For PDF there are four different color spaces independent of the device:
- Calibrated RGB: The color composition values are described by the RGB colorants (red, green and blue) through additive mixing but both the intensity, tonality and gradation depend on decoding functions in which a particular gamma value is applied for each colorant..
- Calibrated gray: The composition values of the colors are described by an achromatic scale from white to black but both the intensity, tonality and gradation depend on decoding functions in which a particular gamma value is applied for the colorant.

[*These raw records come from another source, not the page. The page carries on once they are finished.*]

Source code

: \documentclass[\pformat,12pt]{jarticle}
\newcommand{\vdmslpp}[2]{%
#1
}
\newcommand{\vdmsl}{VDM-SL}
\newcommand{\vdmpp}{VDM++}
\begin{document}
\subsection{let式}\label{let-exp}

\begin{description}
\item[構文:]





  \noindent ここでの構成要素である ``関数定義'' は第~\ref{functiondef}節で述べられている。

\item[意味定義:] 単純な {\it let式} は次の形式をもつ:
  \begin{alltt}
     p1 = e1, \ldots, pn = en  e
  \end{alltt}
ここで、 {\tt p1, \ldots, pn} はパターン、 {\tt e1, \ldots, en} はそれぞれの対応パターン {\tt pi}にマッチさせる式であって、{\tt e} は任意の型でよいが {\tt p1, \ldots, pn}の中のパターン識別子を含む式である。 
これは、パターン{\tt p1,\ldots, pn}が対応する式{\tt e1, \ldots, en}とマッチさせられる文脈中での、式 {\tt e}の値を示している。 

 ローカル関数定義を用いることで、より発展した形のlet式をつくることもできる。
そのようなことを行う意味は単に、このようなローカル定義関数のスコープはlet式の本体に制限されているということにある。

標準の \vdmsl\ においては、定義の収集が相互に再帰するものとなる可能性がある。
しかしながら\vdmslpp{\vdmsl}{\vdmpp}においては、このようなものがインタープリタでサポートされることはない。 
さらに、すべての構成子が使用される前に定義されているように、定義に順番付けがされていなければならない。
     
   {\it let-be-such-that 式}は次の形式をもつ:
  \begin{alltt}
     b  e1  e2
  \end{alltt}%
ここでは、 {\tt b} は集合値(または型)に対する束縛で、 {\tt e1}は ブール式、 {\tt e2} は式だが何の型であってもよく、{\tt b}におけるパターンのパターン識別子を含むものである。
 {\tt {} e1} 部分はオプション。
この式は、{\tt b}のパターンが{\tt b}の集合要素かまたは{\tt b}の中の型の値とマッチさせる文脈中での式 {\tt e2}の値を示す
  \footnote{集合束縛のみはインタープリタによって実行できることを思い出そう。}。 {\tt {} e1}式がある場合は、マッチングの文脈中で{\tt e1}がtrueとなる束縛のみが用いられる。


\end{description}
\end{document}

- Lab: CIE-based color space composed of A, B and C that are assigned the L *, a * and b * values of the CIELAB color space (Lab color space).
- Based on ICC: Based on the color spaces of the International Color Consortium which is not based on the entries of the color space dictionaries but on ICC (International Color Consortium) color profiles.
Special methods of color reproduction are used.
- Color spaces Separation: They are monochrome color spaces where special colorants such as metallic or fluorescent inks are used.
- Color spaces Device: Used for occasions when objects need to use more colorants in printing. These color spaces allow colorants in the device to be treated as a multi-component device color space.
PDF files can be compressed and each element of it is compressed using one or another algorithm.
PostScript texts and commands can be compressed using the Lempel Ziv Welch (LZW) algorithm and images using: JPEG, ZIP or RLE.
- JPEG (Joint Photographic Experts Group): In lossy or lossless mode used for grayscale or four-color images. If it is recompressed it causes a cumulative loss of information.
- ZIP (ZIP compression format): Performed using the lossless LZW algorithm, where it replaces repeated sequences with markers. Indicated for color and grayscale images.
- RLE (Run-length encoding): Lossless system used for line images (Raster graphics).